Extrait Eduardo HALFON
Eduardo HALFON
Saturne
traduit de l’espagnol (Guatemala) par Françoise GARNIER
ISBN 978 2 911686 72 6
2011
15 €
Vos lettres, père, me parvenaient deux fois par an. J’étais loin, à l’université, mais vous, vous, étiez plus loin de moi encore. Au début, naïvement, j’ouvrais l’enveloppe avec une émotion retenue. Et, toujours, immanquablement, j’y trouvais une page pliée en trois. Une simple page à l’en-tête de votre entreprise. Mal pliée, à la va vite, j’imagine. Je guettais vos mots, père, j’en avais besoin et je la dépliais cette page, avec impatience. Et telle une feuille morte se balançant dans la brise, lentement, le chèque tombait à terre. Je l’y laissais, n’y attachant pas plus d’importance qu’à mes pieds, car ce qui m’intéressait avant tout, ce n’était pas votre argent, père, mais vos mots. Naïvement, je guettais vos mots. Et au milieu de cette feuille, écrit à l’encre noire, je trouvais toujours la même chose : votre nom. Rien d’autre. Juste votre nom, signé à la hâte. Un mot. Juste un mot. Le père est un nom.

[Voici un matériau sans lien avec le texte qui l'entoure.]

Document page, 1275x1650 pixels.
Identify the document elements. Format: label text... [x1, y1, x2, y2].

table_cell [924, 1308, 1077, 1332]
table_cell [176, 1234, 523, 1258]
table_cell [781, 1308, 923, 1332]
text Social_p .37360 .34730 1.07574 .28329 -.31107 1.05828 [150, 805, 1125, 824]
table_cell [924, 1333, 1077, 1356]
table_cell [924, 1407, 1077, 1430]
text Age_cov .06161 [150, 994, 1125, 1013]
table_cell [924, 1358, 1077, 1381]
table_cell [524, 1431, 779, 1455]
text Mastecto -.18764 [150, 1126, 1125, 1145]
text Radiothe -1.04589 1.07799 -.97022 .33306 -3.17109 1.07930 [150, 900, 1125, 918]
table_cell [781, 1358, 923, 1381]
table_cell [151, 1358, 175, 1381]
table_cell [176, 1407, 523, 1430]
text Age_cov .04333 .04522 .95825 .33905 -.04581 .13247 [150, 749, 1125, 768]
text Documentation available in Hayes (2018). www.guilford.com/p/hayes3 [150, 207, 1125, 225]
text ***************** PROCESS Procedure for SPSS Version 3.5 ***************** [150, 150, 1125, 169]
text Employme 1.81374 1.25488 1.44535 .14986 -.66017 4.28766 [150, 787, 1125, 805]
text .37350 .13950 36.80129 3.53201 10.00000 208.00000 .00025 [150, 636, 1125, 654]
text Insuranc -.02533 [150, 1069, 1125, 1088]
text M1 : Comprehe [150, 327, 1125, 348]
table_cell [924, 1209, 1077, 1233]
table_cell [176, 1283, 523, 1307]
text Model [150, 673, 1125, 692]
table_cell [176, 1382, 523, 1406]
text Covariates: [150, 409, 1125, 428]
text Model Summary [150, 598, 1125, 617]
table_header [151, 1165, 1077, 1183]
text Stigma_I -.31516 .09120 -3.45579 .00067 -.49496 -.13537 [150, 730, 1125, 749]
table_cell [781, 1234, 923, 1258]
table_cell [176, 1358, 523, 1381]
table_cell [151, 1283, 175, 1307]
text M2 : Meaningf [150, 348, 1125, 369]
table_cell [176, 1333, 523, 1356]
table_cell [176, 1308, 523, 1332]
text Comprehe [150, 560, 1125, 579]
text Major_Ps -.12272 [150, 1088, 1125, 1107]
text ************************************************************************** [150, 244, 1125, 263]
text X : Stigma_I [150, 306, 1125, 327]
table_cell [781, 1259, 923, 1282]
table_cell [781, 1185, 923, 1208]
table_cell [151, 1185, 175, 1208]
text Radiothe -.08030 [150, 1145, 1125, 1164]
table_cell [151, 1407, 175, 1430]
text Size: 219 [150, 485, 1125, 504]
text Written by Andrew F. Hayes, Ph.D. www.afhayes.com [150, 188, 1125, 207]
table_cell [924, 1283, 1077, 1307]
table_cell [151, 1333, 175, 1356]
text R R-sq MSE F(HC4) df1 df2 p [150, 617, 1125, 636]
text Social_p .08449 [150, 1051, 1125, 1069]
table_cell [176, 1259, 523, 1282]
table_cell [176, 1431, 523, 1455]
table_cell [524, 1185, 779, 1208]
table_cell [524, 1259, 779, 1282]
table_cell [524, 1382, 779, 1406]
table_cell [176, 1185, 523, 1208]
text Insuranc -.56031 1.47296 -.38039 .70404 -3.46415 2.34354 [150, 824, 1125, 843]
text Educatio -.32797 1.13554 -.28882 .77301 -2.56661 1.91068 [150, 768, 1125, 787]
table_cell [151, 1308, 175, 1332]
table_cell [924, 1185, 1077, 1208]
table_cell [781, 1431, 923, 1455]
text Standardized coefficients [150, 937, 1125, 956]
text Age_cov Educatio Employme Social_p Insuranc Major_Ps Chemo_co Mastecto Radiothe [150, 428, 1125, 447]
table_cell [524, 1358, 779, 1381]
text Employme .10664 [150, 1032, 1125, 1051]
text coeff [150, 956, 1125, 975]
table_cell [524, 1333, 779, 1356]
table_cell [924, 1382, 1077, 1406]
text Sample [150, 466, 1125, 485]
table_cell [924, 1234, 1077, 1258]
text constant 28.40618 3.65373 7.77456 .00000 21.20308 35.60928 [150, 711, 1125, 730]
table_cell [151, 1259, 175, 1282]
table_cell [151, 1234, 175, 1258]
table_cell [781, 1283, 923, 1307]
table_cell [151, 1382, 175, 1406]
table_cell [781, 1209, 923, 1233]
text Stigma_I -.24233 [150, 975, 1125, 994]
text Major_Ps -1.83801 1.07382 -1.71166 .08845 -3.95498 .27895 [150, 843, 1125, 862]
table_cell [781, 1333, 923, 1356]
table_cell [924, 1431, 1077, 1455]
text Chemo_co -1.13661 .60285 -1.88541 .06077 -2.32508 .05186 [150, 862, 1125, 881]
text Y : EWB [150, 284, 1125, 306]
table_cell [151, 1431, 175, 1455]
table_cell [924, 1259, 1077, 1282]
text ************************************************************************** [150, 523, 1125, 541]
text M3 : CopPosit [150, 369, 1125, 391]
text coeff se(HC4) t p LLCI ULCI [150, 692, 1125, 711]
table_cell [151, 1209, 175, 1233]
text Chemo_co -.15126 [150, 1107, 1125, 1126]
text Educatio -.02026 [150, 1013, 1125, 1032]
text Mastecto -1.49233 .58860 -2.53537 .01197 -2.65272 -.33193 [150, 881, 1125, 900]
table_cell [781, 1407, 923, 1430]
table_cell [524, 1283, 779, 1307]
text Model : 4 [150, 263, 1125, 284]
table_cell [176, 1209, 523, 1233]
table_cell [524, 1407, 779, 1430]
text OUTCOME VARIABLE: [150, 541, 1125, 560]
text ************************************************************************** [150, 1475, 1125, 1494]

C’est sans doute pour cela que j’écris, ou plus exactement, c’est peut-être pour cela que j’ai besoin d’écrire.
À l’enterrement de Klaus Mann, le seul qui soit venu c’est son jeune frère, Michael, il portait dans sa main droite un mystérieux étui. C’était l’été 1949. Son père avait reçu le Prix Nobel de Littérature vingt ans auparavant.
Comme il l’avait écrit dans son essai Selbstmörder, où il évoquait « non sans une amère jalousie » les suicides de personnes qu’il avait connues, Klaus lui-même décida, pour la seconde fois, de mettre fin à ses jours. Lors de sa première tentative, dix mois plus tôt, il s’était coupé les veines des deux poignets, avait avalé des cachets et respiré des gaz toxiques. Mais ce fut un échec. Le motif présumé : les infidélités de son amant, un jeune marin. Lors de la seconde tentative, pendant ses vacances à Cannes, il ingéra avec plus de succès une dose mortelle de somnifères.
(traduit de l’espagnol par Françoise GARNIER)
Sus cartas, padre, me llegaban un par de veces cada año. Yo estaba lejos en la universidad ; pero usted estaba aún más lejos de mí. Al inicio, ingenuo, yo abría el sobre con una emoción contenida. Y, siempre, sin falta, hallaba un papel doblado en tres. Un solo papel con el membrete de su empresa. Mal doblado, por prisa, supongo. Buscando sus palabras, padre, necesitándolas, lo desdoblaba con ansia. Y como una hoja seca hamaqueándose en la brisa, lento, el cheque caía hacia el suelo. Lo dejaba allí, casi olvidado a la par de mis pies, pues lo que realmente me interesaba no era su dinero, padre, sino sus palabras. Ingenuo, buscaba sus palabras. Y en medio del papel, escrito en tinta negra, encontraba yo siempre lo mismo : su nombre. Nada más. Sólo su nombre, firmado con prisa. Una palabra. Sólo una palabra. El padre es un nombre.
Quizás por eso escribo, o mejor dicho, quizás por eso necesito escribir.
Al sepelio de Klaus Mann sólo llegó Michael, su hermano menor, cargando en la mano derecha un misterioso estuche. Era el verano de 1949. Su padre había recibido el Premio Nobel de Literatura veinte años atrás.
Como había escrito en su ensayo Selbstmörder, en donde narraba con « envidia tan amarga » los suicidios de varias personas que él había conocido, Klaus mismo decidió, por segunda vez, terminar su vida. Su primer intento había ocurrido diez meses atrás, en California, cortándose las venas de ambas muñecas, tomando pastillas y respirando gases tóxicos. Pero fracasó. Supuesta causa : las infidelidades de su amante, un joven marinero. En su segundo intento, mientras pasaba las vacaciones en Cannes, ingirió exitosamente una dosis letal de somníferos.